#### WHAT YOU NEED TO DO
From the records below, extract only the lines running from the line with "M516 891 523" to the line with "M32 1144 46 1212 0 1222V1151Z", both lines included, reproducing them exactly.

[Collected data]
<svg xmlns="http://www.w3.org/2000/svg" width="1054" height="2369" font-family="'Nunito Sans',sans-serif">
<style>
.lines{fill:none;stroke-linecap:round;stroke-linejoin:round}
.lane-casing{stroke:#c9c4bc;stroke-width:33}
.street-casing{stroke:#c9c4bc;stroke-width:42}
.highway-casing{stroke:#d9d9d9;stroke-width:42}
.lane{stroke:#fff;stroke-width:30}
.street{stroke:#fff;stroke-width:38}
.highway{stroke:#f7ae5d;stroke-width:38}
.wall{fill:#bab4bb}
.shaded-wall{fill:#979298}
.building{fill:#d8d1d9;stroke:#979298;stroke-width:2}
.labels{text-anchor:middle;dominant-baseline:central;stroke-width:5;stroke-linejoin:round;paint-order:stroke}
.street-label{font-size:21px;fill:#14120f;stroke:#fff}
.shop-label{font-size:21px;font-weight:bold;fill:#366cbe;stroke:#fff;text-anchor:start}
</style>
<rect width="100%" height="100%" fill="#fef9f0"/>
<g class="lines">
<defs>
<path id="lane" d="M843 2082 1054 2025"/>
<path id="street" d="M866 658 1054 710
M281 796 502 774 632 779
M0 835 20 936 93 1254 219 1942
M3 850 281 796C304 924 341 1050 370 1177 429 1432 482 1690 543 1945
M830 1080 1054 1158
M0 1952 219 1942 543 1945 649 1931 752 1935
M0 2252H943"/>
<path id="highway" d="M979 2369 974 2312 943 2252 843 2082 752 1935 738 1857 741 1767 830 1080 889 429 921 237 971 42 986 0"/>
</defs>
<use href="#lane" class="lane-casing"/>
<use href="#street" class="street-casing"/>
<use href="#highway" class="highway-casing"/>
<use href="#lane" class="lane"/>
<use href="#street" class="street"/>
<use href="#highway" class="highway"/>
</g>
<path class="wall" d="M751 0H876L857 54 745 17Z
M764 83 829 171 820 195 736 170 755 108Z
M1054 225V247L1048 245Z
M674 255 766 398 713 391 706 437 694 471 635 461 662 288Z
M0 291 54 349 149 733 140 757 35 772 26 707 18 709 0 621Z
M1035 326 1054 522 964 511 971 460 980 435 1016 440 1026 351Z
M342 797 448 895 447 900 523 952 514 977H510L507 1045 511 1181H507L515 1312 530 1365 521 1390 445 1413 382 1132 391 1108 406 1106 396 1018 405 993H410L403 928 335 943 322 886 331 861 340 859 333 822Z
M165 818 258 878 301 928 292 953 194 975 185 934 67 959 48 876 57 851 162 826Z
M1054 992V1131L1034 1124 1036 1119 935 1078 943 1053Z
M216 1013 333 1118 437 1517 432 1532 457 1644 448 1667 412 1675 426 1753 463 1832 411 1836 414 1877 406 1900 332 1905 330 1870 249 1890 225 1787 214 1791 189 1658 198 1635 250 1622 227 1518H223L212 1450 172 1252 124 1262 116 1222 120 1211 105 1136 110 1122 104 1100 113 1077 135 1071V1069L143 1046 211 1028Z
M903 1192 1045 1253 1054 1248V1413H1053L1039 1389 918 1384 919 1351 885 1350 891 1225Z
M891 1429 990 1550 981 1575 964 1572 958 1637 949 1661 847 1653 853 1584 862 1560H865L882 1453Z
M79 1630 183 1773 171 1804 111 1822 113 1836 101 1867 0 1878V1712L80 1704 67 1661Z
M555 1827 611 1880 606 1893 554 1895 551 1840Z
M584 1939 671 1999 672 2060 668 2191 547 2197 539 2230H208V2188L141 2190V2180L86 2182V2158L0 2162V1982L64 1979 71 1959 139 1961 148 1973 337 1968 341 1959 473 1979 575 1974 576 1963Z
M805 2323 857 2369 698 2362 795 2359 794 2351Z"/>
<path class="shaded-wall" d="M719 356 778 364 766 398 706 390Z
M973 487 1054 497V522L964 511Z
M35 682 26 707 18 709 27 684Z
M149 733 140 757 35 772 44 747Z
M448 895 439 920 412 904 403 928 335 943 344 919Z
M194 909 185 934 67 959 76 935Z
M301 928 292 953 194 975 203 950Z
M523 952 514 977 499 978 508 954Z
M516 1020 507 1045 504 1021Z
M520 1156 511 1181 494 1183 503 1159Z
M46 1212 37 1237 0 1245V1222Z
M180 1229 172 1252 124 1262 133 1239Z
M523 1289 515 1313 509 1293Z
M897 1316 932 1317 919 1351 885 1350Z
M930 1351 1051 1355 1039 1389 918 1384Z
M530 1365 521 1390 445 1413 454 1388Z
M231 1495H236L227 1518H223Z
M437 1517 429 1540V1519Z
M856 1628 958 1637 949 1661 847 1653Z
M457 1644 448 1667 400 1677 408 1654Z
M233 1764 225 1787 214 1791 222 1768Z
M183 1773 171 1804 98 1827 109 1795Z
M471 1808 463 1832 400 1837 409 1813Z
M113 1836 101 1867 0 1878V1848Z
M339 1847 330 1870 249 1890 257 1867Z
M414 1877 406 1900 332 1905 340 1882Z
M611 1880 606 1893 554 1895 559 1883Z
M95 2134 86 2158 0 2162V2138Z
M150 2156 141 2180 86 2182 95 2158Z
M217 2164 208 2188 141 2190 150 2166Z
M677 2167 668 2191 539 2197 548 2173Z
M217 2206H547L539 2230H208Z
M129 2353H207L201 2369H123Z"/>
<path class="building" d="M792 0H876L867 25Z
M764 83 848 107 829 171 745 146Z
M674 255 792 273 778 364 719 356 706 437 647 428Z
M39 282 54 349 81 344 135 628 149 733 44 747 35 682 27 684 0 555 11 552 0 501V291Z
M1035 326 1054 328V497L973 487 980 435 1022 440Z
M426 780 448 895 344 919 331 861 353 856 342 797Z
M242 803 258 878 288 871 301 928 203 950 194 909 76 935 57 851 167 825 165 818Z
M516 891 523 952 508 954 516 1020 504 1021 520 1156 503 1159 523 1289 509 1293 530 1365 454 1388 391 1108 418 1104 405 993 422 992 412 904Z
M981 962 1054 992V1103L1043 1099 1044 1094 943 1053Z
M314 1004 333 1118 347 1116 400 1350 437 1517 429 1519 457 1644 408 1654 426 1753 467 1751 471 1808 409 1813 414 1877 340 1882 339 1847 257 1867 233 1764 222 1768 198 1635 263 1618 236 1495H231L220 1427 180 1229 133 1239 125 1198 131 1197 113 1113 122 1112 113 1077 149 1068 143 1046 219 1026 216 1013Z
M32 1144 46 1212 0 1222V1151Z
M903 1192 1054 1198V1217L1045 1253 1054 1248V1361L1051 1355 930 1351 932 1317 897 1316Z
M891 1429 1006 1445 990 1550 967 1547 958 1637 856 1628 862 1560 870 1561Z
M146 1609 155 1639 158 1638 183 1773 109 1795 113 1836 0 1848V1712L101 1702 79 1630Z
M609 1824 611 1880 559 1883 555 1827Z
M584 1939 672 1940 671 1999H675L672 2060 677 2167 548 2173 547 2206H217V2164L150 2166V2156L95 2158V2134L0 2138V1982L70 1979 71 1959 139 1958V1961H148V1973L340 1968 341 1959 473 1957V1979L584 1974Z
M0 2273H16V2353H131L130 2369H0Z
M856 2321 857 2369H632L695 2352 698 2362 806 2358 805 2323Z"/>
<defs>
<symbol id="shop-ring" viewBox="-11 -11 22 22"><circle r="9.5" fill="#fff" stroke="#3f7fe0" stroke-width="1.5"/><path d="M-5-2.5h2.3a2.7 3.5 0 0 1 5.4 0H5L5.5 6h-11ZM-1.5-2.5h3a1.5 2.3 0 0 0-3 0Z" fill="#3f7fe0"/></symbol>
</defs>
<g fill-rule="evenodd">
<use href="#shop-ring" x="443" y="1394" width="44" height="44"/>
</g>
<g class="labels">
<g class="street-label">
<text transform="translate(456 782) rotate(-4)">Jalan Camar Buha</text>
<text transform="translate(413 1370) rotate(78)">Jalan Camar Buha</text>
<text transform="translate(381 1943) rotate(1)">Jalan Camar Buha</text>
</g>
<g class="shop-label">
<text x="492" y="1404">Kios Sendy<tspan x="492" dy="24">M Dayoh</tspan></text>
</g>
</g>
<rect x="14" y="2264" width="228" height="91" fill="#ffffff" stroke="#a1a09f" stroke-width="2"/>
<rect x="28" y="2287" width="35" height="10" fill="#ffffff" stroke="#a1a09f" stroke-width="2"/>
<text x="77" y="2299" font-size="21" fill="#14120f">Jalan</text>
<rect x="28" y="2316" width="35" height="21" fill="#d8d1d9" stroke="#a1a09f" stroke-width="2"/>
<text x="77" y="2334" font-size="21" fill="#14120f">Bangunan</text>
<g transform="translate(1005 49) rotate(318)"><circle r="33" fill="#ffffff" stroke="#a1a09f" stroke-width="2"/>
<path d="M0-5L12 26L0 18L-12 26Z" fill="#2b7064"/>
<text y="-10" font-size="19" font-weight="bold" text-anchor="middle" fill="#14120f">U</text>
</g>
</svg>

#### WRITTEN ANSWER
M516 891 523 952 508 954 516 1020 504 1021 520 1156 503 1159 523 1289 509 1293 530 1365 454 1388 391 1108 418 1104 405 993 422 992 412 904Z
M981 962 1054 992V1103L1043 1099 1044 1094 943 1053Z
M314 1004 333 1118 347 1116 400 1350 437 1517 429 1519 457 1644 408 1654 426 1753 467 1751 471 1808 409 1813 414 1877 340 1882 339 1847 257 1867 233 1764 222 1768 198 1635 263 1618 236 1495H231L220 1427 180 1229 133 1239 125 1198 131 1197 113 1113 122 1112 113 1077 149 1068 143 1046 219 1026 216 1013Z
M32 1144 46 1212 0 1222V1151Z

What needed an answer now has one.